Pursuant to the Underwriting Agreement, the Company agreed to sell to the Underwriter 2,117,646 Units, consisting of 2,117,646 shares of Common Stock and 2,117,646 Warrants to purchase up to 1,058,823 shares of Common Stock based on an offering price of $17.00 per Unit (the "Public Offering Price"), less an underwriting discount equal to seven percent (7%) of the gross proceeds of the Offering and a non-accountable expense allowance equal to one percent (1%) of the gross proceeds of the Offering. $16.99 of the Public Offering Price has been allocated to the shares of Common Stock issued in the Offering, and $0.01 of the Public Offering Price has been allocated to the Warrants issued in the Offering. The Underwriting Agreement contains customary representations, warranties and agreements, including related to indemnification, contribution, and reimbursement to the Underwriter of customary expenses incurred in connection with the Offering.

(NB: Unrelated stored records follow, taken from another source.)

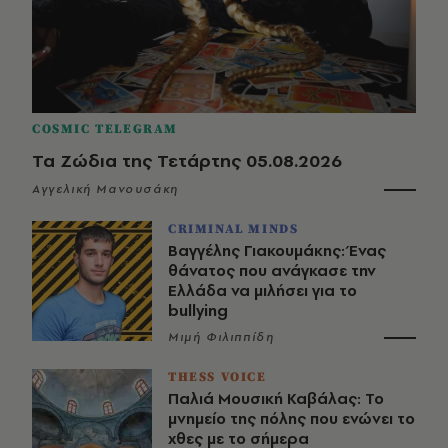
COSMIC TELEGRAM
Τα Ζώδια της Τετάρτης 05.08.2026
Αγγελική Μανουσάκη
CRIMINAL MINDS
Βαγγέλης Γιακουμάκης: Ένας
θάνατος που ανάγκασε την
Ελλάδα να μιλήσει για το
bullying
Μιμή Φιλιππίδη
THESS VOICE
Παλιά Μουσική Καβάλας: Το
μνημείο της πόλης που ενώνει το
χθες με το σήμερα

The Units have no stand-alone rights and will not be certificated or issued as stand-alone securities. The shares of Common Stock and the Warrants underlying the Units are immediately separable and were issued separately in the Offering. The Company does not intend to apply for any listing of the Warrants on any national securities exchange or other trading market, and it does not believe any such market will develop.

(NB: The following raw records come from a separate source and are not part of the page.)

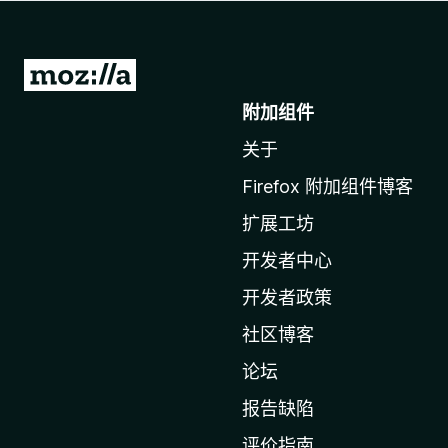
转
至
附加组件
M
关于
o
z
Firefox 附加组件博客
i
扩展工坊
l
l
开发者中心
a
开发者政策
主
社区博客
页
论坛
报告缺陷
评价指南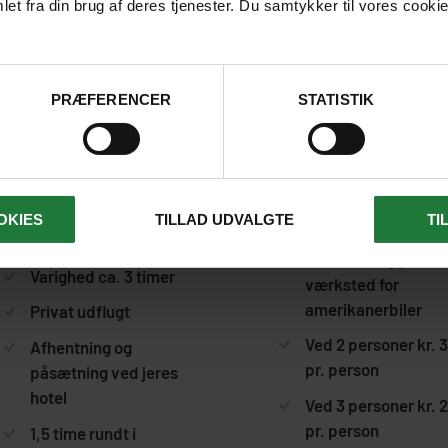
et fra din brug af deres tjenester. Du samtykker til vores cookie
PRÆFERENCER
STATISTIK
Fakta om udflugten
OKIES
TILLAD UDVALGTE
TI
Rundvisning på
Varighed ca. 3 timer
værksted for
amerikanerbiler
Privat udflugt
Ved 2 personer kr. 
Afhentning og
pr. person
påsætning ved jeres
hotel
Ved 3 personer kr. 
pr. person
1,5 time rundt i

In connection with the Offering, on October 23, 2024, the Company entered into a Warrant Agent Agreement (the "Warrant Agent Agreement") with VStock Transfer, LLC ("VStock"), which governs the terms of the Warrants and pursuant to which VStock agreed to act as warrant agent with respect to the Warrants sold in the Offering. The Warrants have an exercise price of $17.00 per whole share and are exercisable from the initial issuance date until October 25, 2029. The Warrants may only be exercised for cash, except in the case where the shares of Common Stock underlying the Warrants are not registered for public resale, in which case the Warrants may be exercised on a "cashless" basis. The Warrants are registered securities, which were issued by the Company on October 25, 2024 pursuant to a global warrant, the form of which is an exhibit to the Warrant Agent Agreement (the "Global Warrant"). Pursuant to the Global Warrant, the Warrants shall initially be issued and maintained in the form of a security held in book-entry form and the Depository Trust Company or its nominee ("DTC") or its nominee shall initially be the sole registered holder of the Warrants, subject to a Warrant holder's right to elect to receive a Warrant in certificated form pursuant to the terms of the Warrant Agent Agreement. The holder of the Warrants will not have the right to exercise any portion of the Warrants if the holder (together with its affiliates) would beneficially own in excess of 4.99% of the number of shares of the Common Stock outstanding immediately after giving effect to the exercise. The Warrants are subject to customary stock-based, but not priced-based, anti-dilution protection.